Set down exactly the lines below, starting at the one that contains "Picture 2: Shape" and ending at the one that contains "Do the red piece", with both of those lines included and nothing else.

[RECORDS FOR PROCESSING — start]

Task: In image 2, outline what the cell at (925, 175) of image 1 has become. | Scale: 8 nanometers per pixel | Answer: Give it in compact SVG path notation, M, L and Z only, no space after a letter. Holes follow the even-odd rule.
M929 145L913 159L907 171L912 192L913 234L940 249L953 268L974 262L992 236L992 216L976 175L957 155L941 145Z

[RECORDS FOR PROCESSING — finish]
[RECORDS FOR PROCESSING — start]

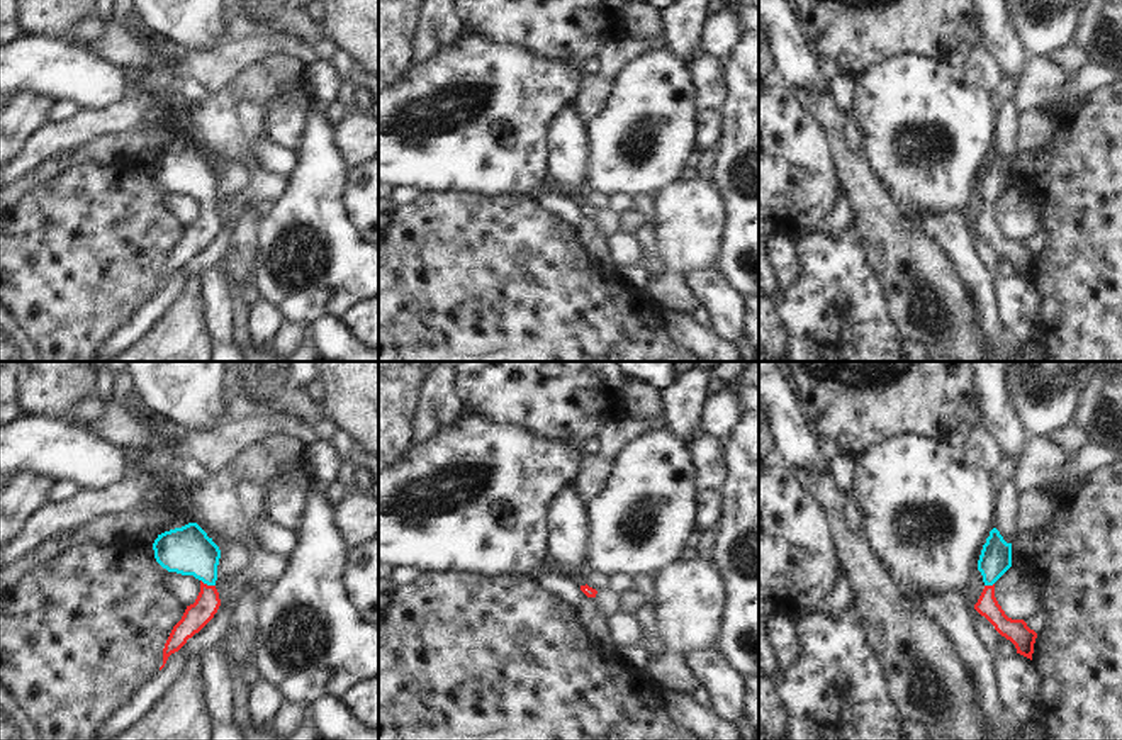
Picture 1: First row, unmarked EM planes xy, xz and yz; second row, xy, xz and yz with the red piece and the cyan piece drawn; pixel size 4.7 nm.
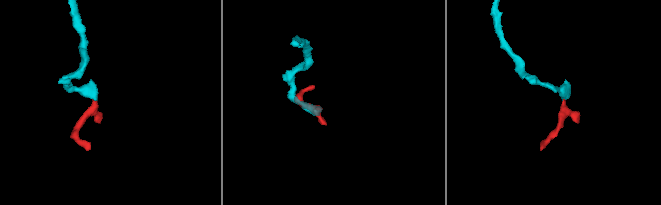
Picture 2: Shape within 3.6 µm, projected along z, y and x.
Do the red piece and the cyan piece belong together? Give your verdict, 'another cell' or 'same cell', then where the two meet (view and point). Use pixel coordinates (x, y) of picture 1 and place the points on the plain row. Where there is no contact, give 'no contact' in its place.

[RECORDS FOR PROCESSING — finish]

WRITTEN ANSWER:
Picture 2: Shape within 3.6 µm, projected along z, y and x.
Do the red piece and the cyan piece belong together? Give your verdict, 'another cell' or 'same cell', then where the two meet (view and point). Use pixel coordinates (x, y) of picture 1 and place the points on the plain row. Where there is no contact, give 'no contact' in its place.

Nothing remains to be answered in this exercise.